7.1 Sequential versions with 2 compilers¶
We will begin by illustrating that the same code file for vector addition can be compiled and run by different C compilers: gcc and pgcc. All of the examples in this chapter use the same functions for gathering command line arguments and for utility functions that initialize the vectors, print them, and check for correct results. These are in separate files in the code on the repository and are shown in code blocks below whose run button is disabled.
Note
The OpenACC compiler, pgcc, uses the .c suffix, because code files are treated as C code files that can be compiled with a C compiler. Though the pgcc compiler is creating CUDA code behind the scenes for versions that will run on the GPU, we now think of OpenACC code files as C code files with pragmas, much like OpenMP.
Command line argument handling¶
The following code block contains the functions for gathering the command line arguments for our vector addition program. It uses a C library function call getopt(), which enables us to use syntax like this when executing this from the command line on your own machine:
./vectorAdd -n 1024
The getopt() function is used on line 19 below. If you have not used this before, you should be able to find tutorials on the web for it.
Helper functions used by each example¶
The following functions are used for each different main program function that you find here and in the sections following this one.

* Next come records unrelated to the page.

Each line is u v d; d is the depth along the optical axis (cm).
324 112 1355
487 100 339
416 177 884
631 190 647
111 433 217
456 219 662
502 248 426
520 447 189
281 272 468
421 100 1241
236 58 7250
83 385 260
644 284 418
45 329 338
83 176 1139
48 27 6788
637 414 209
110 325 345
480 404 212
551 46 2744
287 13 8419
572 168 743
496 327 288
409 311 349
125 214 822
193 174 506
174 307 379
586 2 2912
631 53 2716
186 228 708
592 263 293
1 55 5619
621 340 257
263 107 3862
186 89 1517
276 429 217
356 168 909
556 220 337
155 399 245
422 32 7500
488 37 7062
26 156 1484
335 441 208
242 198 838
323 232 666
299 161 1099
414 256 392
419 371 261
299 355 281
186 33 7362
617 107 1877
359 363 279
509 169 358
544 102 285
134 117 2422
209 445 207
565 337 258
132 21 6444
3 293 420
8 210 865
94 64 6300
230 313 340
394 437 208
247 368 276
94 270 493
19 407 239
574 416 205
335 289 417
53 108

Sequential main program: gcc compiler¶
The main program below is compiled by including the above two code blocks. As you can see below the code, there is a place for you to change the command line arguments, as we have seen in other examples in this book and the PDC for Beginners book. There is also now a box where we expose the compiler arguments that in this case are sent to the gcc compiler. Run it first with all of these values given to you.
Notes:
Note that for this code, if the number of values in each array is less than 40, the arrays will be printed so that you can verify visually what is in them and that it is added them correctly. You can experiment with the ‘10’ n the command line arguments to illustrate this. The arrays are initialized so that each value in array x is 1.0 and each value in array y is 2.0. This makes it straightforward to sheck whether the results are correct.
Since this is a sequential version, the option for number of threads is ignored.
The default compiler flag provided is -O2 (capital O, not zero) for a somewhat fast code optimization level that is close to the one used by the pgcc compiler below. To generate a compiler error you could try adding ,’-foo’ after ‘-O2’.
Not shown but used is a linker argument, -lm, for math library functions used to check that the result is correct.
Exercise:
Try running with a significantly larger number of elements in each array. Note that in this simple case the main function always checks whether the result is correct. You can also remove the ‘-n’,’10’ completely from the command line arguments and use the default array size set in the code.
Sequential main program: pgcc compiler¶
Now we will use the new pgcc compiler for this code. Note below the change in the compiler arguments for this compiler. In particular, notice that the compiler directive -acc=host is used to indicate that sequential code for the host’s CPU should be generated for the code blocks where OpenACC pragmas appear. In addition, the flag for generating optimized code is -fast (without the O needed for gcc), and the -Minfo=opt is used to profide some information about the code optimization.
The main program is compiled by including the two code blocks for command line arguments and helper functions. You can run this one to see how the new pgcc compiler runs the program and creates compiler output that is explained below.
Here is how to interpret the output from running this version:
The output from the program comes first. Note how it is the same as the default gcc version above.
After the program output, there is a line that looks like this: ===== STANDARD ERROR =====. What follows this is the output from the pgcc compiler. We indicated that we wanted this output by using the compiler flag ‘-Minfo=opt’. This pgcc compiler provides this option so that you can see the optimizations the compiler used as a result of including the -fast option. Look at the Wikipedia page for loop unrolling to see a discussion of this technique, which was the optimization used here.
As with the previous gcc version, try larger array sizes.
Same code, two compilers¶
This example uses the same code, but illustrates slight differences in the flags used by each compiler. Each compiler produces different machine code.
We will next look at how the pgcc compiler can generate machine code for a file with OpenMP pragmas, then follow on with a different multicore version and ulimately a GPU version.
Note
The pgcc/nvc compiler documentation indicates that the compiler flag -fast is roughly equivalent to -O2. Each compiler is different, however, and generates different executable code. Using higher optimization, such as -O3, sometimes makes the code faster, but sometimes not. You always have to run experiments to find out.